Today, we have a very timely conversation about leadership and crisis management with a highly decorated Navy Seal Chris Fussell. He partnered with 4-star General Stanley McCrystal to retool the US military after 9/11. Chris is a legendary American hero, a servant leader in the military, entrepreneur, and now the President of McCrystal Group.
Chris and Stan consult and advise organizations around the world on leadership and frankly, they helped a lot of organizations deal with this crisis. We also talk about a recent opinion piece that Chris and Stan wrote for the NY Times.
Connected Through Structure
Chris describes that tribes are connected through structure and leadership. It also holds true within industries. He further shares that when the ability of those systems starts to be dismantled through the separation physically or something similar to what is happening to us at the moment, we will end up with a disconnected state.
He further shares how this scenario in relation to them at Washington DC/ Since there is a “disconnected state” the food shortages among families on the other side of DC do not affect Capitol Hill emotionally. He says this is how inequity stats.

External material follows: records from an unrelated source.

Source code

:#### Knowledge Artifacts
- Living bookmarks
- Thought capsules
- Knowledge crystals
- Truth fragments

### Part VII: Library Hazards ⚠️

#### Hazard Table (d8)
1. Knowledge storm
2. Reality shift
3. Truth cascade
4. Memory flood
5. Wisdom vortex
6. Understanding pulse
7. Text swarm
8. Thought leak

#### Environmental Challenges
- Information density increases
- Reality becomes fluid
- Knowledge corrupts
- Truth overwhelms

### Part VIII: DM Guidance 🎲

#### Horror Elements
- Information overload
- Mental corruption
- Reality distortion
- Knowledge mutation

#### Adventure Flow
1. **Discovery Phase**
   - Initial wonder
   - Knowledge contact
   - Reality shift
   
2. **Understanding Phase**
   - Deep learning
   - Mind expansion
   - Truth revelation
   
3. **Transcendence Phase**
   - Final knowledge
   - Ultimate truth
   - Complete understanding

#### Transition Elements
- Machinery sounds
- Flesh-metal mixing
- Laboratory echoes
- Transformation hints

Chris shares that the “fabric” that holds society together is immediate family, community and socioeconomic circles.
“This is critical that we reach across those boundaries that’s why, institutions—like a workplace that pulls from many different networks, from the executive, down to the frontline folks, or like a public school or a church, that reaches across the boundaries—those create this fabric that pulls us together anytime you see that disrupted at scale for an extended period. If the fabric is unwoven, its really hard to weave them together.” – Chris Fussell
Call For National Level Campaign
Chris took the opportunity to call everyone to action to help out in any way they can. Christopher Lochhead shared that he and his family purchased plastic gloves from a local restaurant supplier and dropped it to local hospitals in Santa Cruz.
“The people at the bottom are those who are gonna suffer more economically. They’re gonna suffer the worst medically as a result of this pandemic. The economically deprived neighborhoods.” – Chris Fussell
To hear more about Chris and how leaders are holding up with this crisis, download and listen to this episode.
Chris Fussell is the President of McChrystal Group.
He is an author of the 2015 New York Times bestseller, Team of Teams: New Rules of Engagement for a Complex World as well as 2017 Wall Street Journal bestseller, One Mission: How Leaders Build a Team of Teams.
He joined McChrystal Group as a Partner in 2012.
Chris was commissioned as an Officer in the United States Navy in 1997, and spent the next 15 years on US Navy SEAL Teams, leading SEAL elements in combat zones around the globe.
From war-torn Kosovo, to counter-terrorism operations in Iraq and Afghanistan, to highly specialized efforts in the troubled areas of the Arabian Peninsula and North Africa, he experienced and led through the modern evolution of the US military’s Special Operations community, first on SEAL Teams Two and Eight, then in the Naval Special Warfare Development Group.
Chris was selected to serve as Aide-de-Camp to then-Lieutenant General Stanley McChrystal during General McChrystal’s final year commanding the Joint Special Operations Command (JSOC), where they served for a year together in Iraq.
He witnessed first-hand the Special Operations community’s transformation into a successful, agile network.
Chris is also a Senior Fellow for National Security at New America, a Washington, DC-based non-partisan think tank dedicated to understanding the next generation of challenges facing the United States.
Chris is actively involved in several non-profits dedicated to helping veterans and their families, and holds a seat on the Board of Directors for the Navy SEAL Foundation. He is also a lifetime member to the Council on Foreign Relations.
Chris earned a Master of Arts in Irregular Warfare from the Naval Postgraduate School, receiving the Pat Tillman Award for highest peer-rated Special Operations Officer in the program.
His thesis work focused on the interagency collaboration and intelligence sharing processes that drove effective, cross-silo collaboration during the peak of the wars in Iraq and Afghanistan.